Just as the home VCR (and later Tivo devices) disrupted the old model of watching content where and when it was delivered to you, so Netflix disrupted the model of buying and re-buying the same movies every time they came out in a new format.  People saw that with the convenience of not having to drive to the local store, and worry about late fees, there wasn’t much point in buying movies or TV when they could just rent it and have it show up in their mailbox, to be watched whenever they felt like it, even if that meant a DVD might sit on the coffee table for a couple months.

At the same time, as Netflix was taking over the video rental market another change was taking place.  High definition TV sets, and surround sound systems started to become available at prices most people could afford and consumer broadband reached speeds capable of streaming high quality video.  (Except for Youtube, which still insists on buffering no matter how high your bandwidth.)

Netflix had anticipated this, and was moving toward a streaming model, though with the newest releases still only available in disc form.

With the ability to easily rent or stream thousands (tens of thousands!) of movies and TV shows, the value of owning a hard copy of those movies became lessened in the eyes of consumers.  An economy in recession increased the perceived value of services like Netflix, Amazon VOD, and later Redbox.

The movie studios certainly loved selling their discs and content licenses to these services, but they hated that they took away from the great cash-cow of DVD sales. (I’m lumping Blu-Ray in with DVD as physical media, to avoid the whole drama of Blu-Ray -vs- HD-DVD.)

While the studios had a couple years of declining box office sales, the last two years have been record setting for the film industry.  They have made more at the box office than ever before.  Naturally, that isn’t enough for them.  They sorely miss the millions they made on DVD sales.  So they’ve decided this must be the fault of Netflix and Redbox (Blockbuster no longer being a contender of note.)

So now the studios have a love-hate relationship with Netflix.  They love the money they make from Netflix redistributing their media, but they hate how little the get from it compared to DVD sales.  And they want those glory days of double-dipping to return!  To this end they force Netflix and Redbox to agree to wait an additional month to distribute movies after the DVDs go on sale.
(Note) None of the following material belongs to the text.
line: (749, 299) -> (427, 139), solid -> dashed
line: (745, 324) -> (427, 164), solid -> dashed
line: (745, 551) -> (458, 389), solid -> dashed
Just as technology and times changed in the late ’80s and through the 90’s to bring a huge profit to the studios, even at the expense of scarcity, so the tide of technology and consumer mind-set has changed to tighten up the flow of dollars into Hollywood’s bank accounts.  Studio bosses don’t much care for that.  They want their cash flow back, and to do that they look to tighten up the ability to view their product, and increase its value by generating false scarcity.
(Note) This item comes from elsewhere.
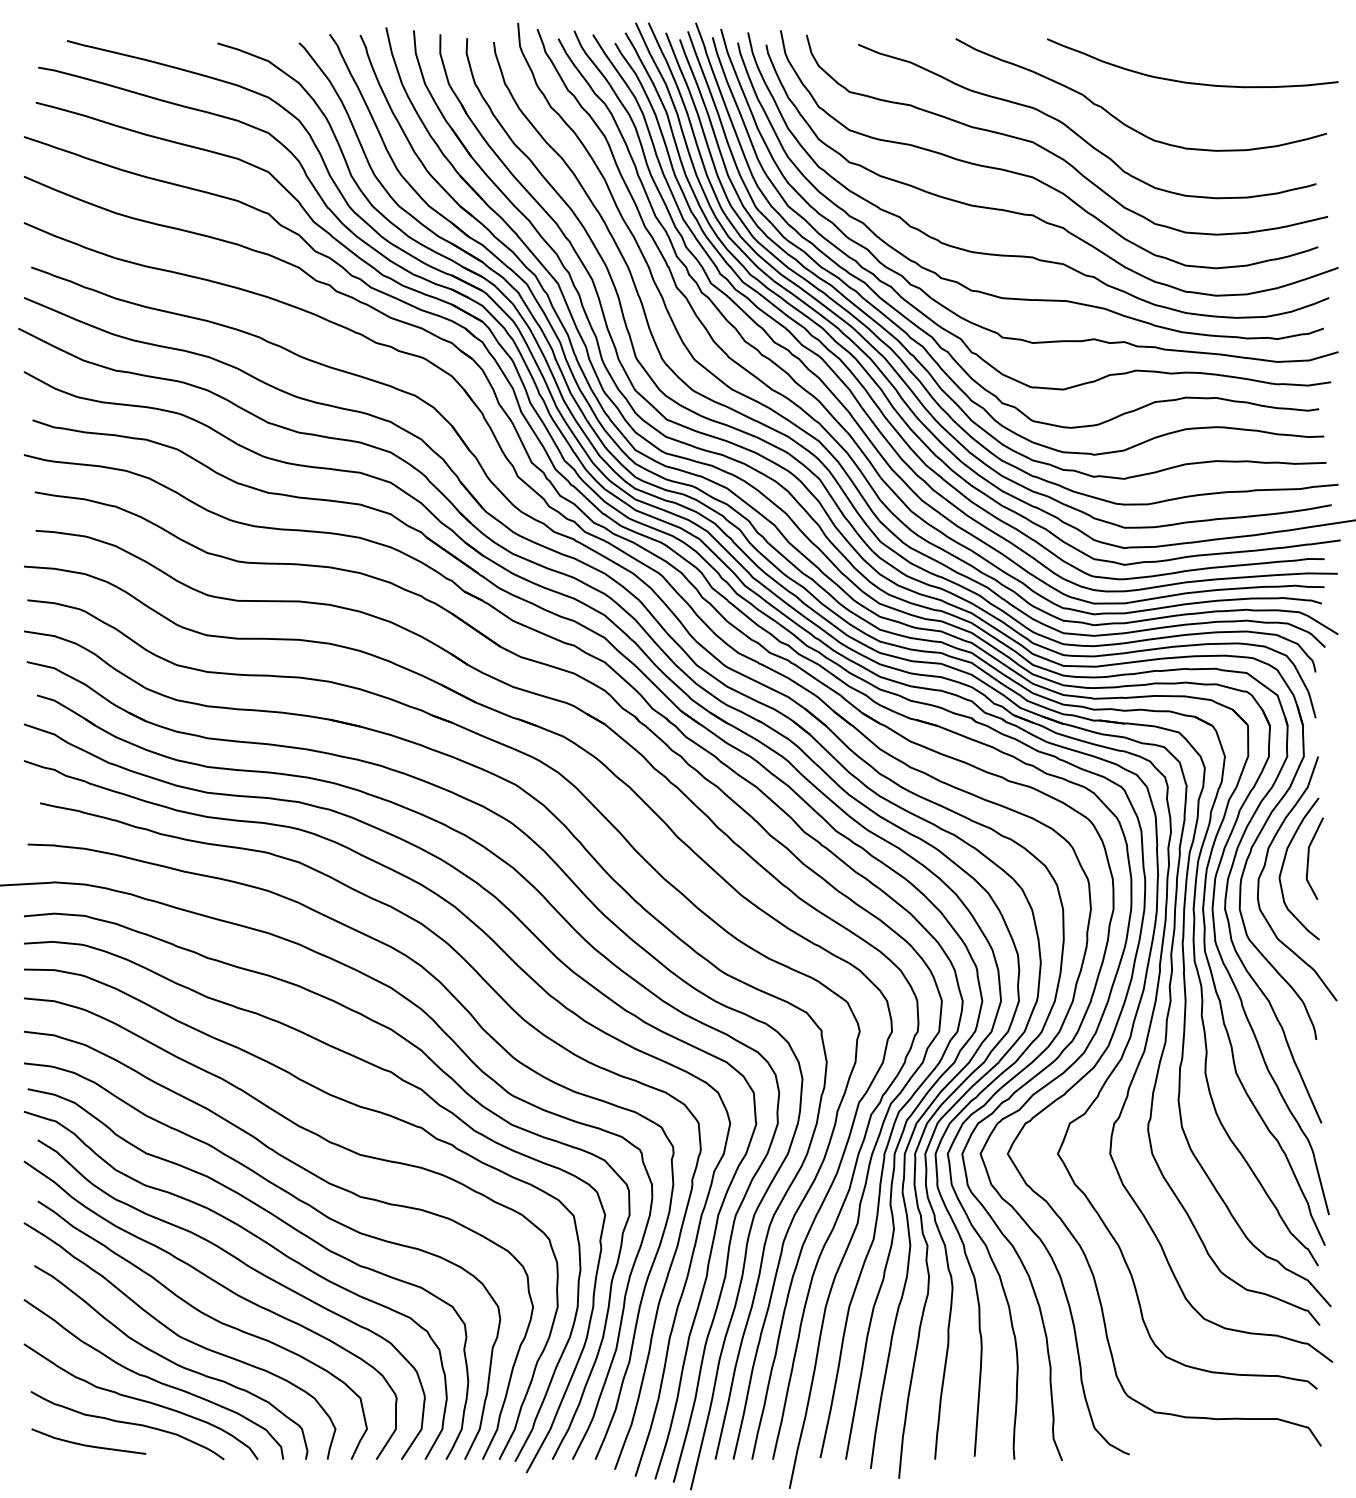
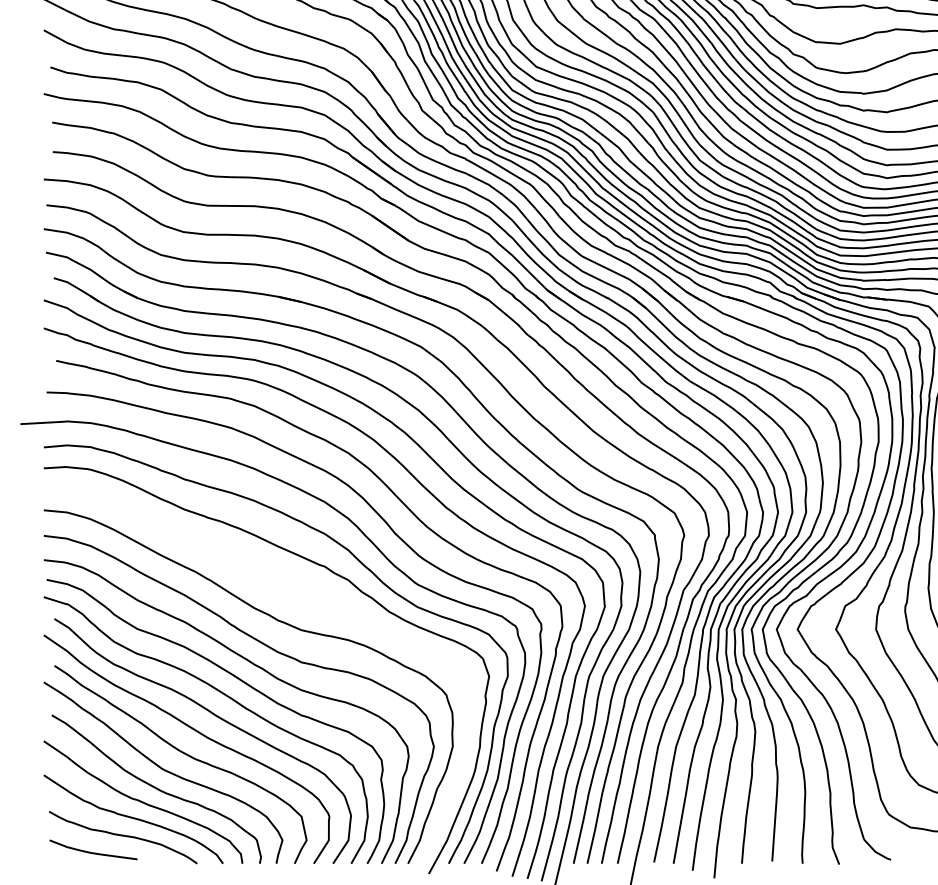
curve: (346, 1102) -> (290, 590), removed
Only in the twisted, altered reality of Hollywood could it make sense to try and increase the value of a product by clamping down on those who buy and re-sell your product.

Hollywood wants to roll back the clock, put the Genie back in the bottle, or any other metaphor you want to supply.  And they really, really want Netflix to just roll over and play dead.

If they succeed financially damaging Netflix, they will ultimately harm themselves, and rob us of an innovative service all in the name of the corporate bottom line.

Someone should make a movie about that.